Passage à examiner:
────────────────

D'abord logé dans le corps des textes, il connaît une promotion d'usage au niveau des titres eux-mêmes : paragraphe en l96l, communication scientifique cinq ans plus tard, article en l969, thèse de doctorat l'année suivante, dictionnaire en 1972, puis ouvrage de poésie et colloque international.

Servant de tronc à un déploiement vocabulairique fonctionnel, il se retrouve maintenant dans deux cents expressions, dont cycle glaciel (période annuelle s'étendant du début de l'englacement automnal jusqu'à la fin du déglacement printanier). Par contre, son corpus demeure sous-développé en certains domaines, dont celui de la navigation.


Glaciel en tant que désignant et désigné occupe plusieurs niveaux de langage. Il contribue à l'avancement de la langue française courante et scientifique. La facilitation des connaissances ainsi que l'apparition d'entités provignées livreront des documents originaux à l'historiographie d'un domaine très caractéristique des pays froids.

────────────────

Données:
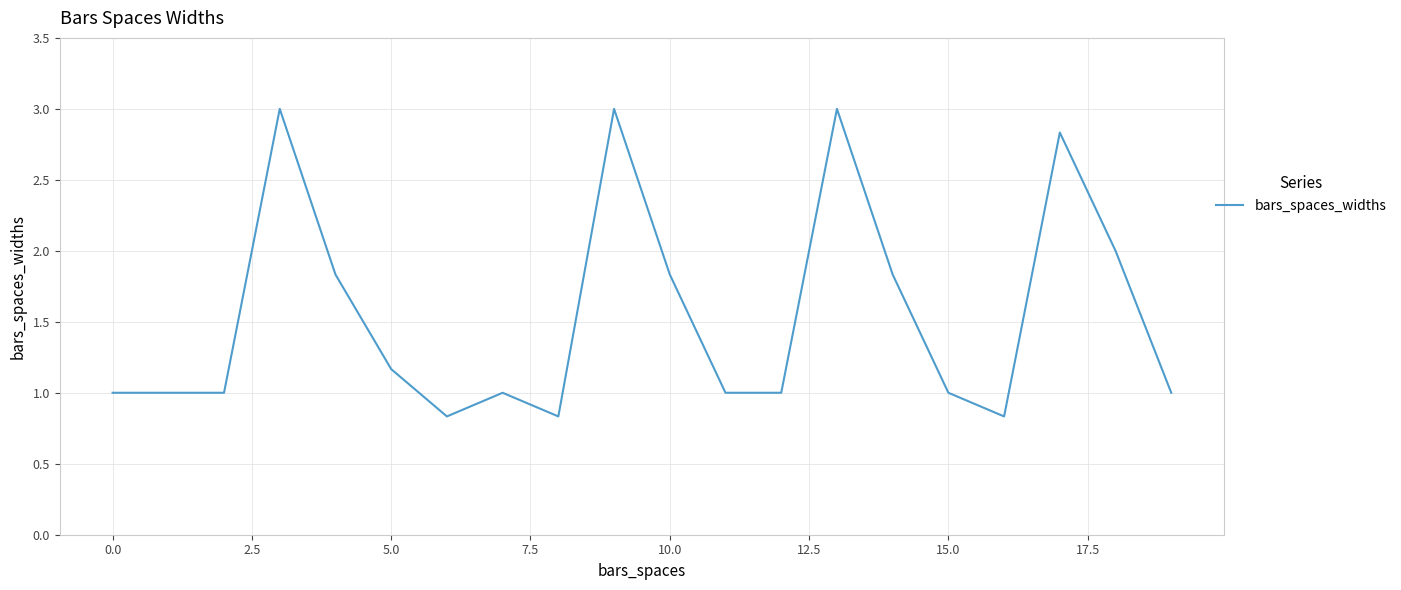

What is the sum of all values?

31.0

────────────────

Tâches à effectuer:
(A) Recopiez fidèlement le texte sur le terme glaciel, de « Glaciel en tant » jusqu'à « des pays froids. » inclus.
(B) Comment traduire en anglais la phrase « Glaciel en tant que désignant et désigné occupe plusieurs niveaux de langage. », tirée du texte sur le terme glaciel ?

Corrigé:
(A)
Glaciel en tant que désignant et désigné occupe plusieurs niveaux de langage. Il contribue à l'avancement de la langue française courante et scientifique. La facilitation des connaissances ainsi que l'apparition d'entités provignées livreront des documents originaux à l'historiographie d'un domaine très caractéristique des pays froids.

(B) As both signifier and signified, glaciel occupies several levels of language.